There was a time when sceptics muttered about his surname. Political royalty, they said, but untested. Yet the young Akala refused to play the ornamental heir. From his days as caretaker chairman of Ogbomoso North in 2017 to winning the substantive chairmanship in 2018, he showed a knack for converting doubt into proof.

Today, as representative for Ogbomoso North, South, and Orire Federal Constituency, he carries more than a family legacy. He chairs the House Committee on Youths in Parliament, giving him a megaphone for one of Nigeria’s most restless demographics. Leadership here is not ceremonial. It is a strategy, a negotiation, and a constant balancing act.

Education helped shape that balance. A degree in Computer and Information Science from Lead City University, followed by a master’s in Service Management from Buckingham, gave him polish. But it is his ability to weld classroom theory to local anxieties that makes him resonate in town halls and plenary sessions alike.

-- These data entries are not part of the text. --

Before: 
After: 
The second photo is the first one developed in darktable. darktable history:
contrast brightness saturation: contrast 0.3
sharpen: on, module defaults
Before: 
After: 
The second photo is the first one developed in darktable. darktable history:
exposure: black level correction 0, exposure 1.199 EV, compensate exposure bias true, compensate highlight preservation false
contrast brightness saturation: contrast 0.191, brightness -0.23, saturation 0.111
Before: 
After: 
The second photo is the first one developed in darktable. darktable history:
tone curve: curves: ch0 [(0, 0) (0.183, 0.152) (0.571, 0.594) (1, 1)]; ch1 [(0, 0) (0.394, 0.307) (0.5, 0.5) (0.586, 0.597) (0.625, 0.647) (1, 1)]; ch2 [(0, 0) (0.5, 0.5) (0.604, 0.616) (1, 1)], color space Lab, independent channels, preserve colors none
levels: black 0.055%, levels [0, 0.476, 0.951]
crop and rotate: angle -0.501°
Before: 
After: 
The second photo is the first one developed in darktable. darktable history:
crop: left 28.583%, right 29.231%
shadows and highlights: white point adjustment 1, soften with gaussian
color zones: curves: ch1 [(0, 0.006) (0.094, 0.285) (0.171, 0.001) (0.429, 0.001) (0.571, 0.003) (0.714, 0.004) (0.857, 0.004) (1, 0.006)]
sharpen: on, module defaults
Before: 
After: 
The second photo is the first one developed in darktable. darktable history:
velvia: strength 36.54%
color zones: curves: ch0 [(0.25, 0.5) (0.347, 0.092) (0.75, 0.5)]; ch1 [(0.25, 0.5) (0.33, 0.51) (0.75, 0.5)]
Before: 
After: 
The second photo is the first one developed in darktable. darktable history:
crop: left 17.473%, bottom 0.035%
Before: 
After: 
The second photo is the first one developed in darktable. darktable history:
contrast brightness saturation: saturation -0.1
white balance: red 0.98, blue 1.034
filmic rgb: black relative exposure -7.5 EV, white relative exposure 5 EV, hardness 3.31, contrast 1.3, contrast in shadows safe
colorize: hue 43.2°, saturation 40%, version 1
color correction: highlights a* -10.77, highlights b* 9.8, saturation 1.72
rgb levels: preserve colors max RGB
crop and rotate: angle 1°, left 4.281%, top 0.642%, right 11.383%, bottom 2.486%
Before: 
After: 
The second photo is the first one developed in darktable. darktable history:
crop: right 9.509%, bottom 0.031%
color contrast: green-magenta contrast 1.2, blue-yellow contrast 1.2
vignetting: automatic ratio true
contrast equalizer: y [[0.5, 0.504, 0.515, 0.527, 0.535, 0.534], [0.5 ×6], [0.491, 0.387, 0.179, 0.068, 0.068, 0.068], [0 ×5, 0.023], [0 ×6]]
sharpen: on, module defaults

Recently, Lamiju has reached beyond politics’ predictable rituals. Through his Ojuoloore Educational Support Fund, he distributed over 300 free JAMB forms to students in Ogbomoso around March, coming after he empowered some of the most promising of his constituents with tech skills and laptops as a way to boost digital literacy and human capital development.

These are all small gestures, yes. However, they are gestures that peel away a financial barrier, invite new dreams into the university gates, and draw wings on the shoulders of beneficiaries. At 40, Lamiju straddles two worlds: the memory of his father’s towering shadow and the emerging glow of his own profile. Critics may still linger on the sidelines, but his journey suggests persistence is its own quiet rebuttal.

And so, Lamiju’s story continues, not as a footnote to a governor’s legacy, but as a stanza in Nigeria’s ongoing political song. The question now is whether the chorus ahead will carry his name more loudly than his father’s.